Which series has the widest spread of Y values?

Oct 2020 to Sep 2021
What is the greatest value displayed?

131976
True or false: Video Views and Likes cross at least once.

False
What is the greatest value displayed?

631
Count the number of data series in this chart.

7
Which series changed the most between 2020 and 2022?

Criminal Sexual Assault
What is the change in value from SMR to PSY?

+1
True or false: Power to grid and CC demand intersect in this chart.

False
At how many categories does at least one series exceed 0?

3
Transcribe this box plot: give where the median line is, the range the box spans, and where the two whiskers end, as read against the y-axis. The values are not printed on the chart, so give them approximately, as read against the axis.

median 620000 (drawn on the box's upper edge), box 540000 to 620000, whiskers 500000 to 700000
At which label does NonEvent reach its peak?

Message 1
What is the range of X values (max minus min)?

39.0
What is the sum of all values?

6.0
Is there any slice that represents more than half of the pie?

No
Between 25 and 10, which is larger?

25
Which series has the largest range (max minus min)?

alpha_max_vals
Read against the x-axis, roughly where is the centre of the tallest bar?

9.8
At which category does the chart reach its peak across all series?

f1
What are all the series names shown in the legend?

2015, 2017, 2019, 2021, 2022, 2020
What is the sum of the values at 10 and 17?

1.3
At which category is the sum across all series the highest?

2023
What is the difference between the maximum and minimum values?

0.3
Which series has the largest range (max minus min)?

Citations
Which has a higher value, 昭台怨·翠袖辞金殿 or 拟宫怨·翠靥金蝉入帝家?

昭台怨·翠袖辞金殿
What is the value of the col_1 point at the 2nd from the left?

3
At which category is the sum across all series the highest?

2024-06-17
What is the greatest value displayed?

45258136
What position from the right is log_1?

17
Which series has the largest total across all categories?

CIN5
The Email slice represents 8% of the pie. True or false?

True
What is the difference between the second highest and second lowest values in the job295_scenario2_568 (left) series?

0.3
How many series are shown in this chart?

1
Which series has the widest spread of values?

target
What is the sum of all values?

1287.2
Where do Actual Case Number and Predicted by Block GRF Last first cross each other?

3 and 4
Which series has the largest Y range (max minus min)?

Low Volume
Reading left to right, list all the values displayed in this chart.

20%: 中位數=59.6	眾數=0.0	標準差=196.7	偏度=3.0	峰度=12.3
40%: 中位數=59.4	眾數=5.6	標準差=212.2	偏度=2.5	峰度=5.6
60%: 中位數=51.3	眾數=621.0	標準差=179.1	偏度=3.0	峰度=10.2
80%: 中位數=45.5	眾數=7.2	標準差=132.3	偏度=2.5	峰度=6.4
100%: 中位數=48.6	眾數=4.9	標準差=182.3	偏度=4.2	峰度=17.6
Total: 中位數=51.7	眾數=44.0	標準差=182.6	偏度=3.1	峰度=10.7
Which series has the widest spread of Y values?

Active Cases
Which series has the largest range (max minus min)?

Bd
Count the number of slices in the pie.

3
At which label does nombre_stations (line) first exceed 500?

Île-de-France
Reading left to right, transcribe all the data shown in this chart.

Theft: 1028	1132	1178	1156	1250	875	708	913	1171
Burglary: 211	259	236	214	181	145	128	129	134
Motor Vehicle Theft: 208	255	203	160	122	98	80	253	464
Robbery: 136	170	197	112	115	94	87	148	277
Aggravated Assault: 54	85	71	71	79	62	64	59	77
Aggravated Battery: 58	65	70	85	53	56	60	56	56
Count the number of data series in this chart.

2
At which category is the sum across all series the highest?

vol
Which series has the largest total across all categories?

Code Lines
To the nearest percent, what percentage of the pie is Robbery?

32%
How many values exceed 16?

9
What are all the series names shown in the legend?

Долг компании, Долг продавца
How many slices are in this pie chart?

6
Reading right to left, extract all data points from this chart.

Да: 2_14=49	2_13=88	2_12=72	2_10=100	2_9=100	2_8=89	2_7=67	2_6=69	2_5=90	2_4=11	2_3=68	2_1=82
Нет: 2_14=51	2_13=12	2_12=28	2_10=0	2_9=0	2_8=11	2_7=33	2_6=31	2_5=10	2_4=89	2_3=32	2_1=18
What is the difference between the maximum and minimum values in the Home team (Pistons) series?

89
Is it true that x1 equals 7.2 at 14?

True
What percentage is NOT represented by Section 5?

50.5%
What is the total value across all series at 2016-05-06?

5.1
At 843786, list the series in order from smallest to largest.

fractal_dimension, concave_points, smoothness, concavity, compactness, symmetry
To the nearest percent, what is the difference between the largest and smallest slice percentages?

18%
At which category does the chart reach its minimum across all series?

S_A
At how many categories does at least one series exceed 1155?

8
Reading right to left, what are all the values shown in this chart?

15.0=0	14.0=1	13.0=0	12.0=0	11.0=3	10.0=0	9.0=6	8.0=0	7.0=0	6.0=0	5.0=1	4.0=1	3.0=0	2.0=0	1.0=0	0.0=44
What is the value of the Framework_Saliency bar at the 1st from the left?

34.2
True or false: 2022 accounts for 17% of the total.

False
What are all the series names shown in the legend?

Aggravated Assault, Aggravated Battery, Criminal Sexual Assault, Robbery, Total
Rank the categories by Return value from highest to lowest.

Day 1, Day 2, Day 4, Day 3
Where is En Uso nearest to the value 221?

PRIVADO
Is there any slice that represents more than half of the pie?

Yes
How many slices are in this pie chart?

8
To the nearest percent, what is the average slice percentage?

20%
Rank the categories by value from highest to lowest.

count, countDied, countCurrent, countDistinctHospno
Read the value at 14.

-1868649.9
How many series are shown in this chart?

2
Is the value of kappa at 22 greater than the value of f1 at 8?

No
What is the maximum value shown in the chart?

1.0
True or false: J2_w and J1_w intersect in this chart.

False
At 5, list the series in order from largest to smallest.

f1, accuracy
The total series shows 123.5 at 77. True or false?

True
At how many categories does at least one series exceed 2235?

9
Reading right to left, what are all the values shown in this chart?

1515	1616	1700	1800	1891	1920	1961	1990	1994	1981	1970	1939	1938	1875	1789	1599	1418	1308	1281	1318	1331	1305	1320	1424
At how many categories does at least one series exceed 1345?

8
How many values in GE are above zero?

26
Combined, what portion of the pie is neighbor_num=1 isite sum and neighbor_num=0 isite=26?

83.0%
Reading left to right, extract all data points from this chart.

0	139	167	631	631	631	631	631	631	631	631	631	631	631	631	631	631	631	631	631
· · · · ·
§ **What the exercise asks**:
Arrange the material from its first line up to and including the line with "What is the change in value from SMR to PSY?" as a Markdown table with the columns Row and Line, skipping blank lines.

§ **Output**:
| Row | Line |
|---|---|
| 1 | Which series has the widest spread of Y values? |
| 2 | Oct 2020 to Sep 2021 |
| 3 | What is the greatest value displayed? |
| 4 | 131976 |
| 5 | True or false: Video Views and Likes cross at least once. |
| 6 | False |
| 7 | What is the greatest value displayed? |
| 8 | 631 |
| 9 | Count the number of data series in this chart. |
| 10 | 7 |
| 11 | Which series changed the most between 2020 and 2022? |
| 12 | Criminal Sexual Assault |
| 13 | What is the change in value from SMR to PSY? |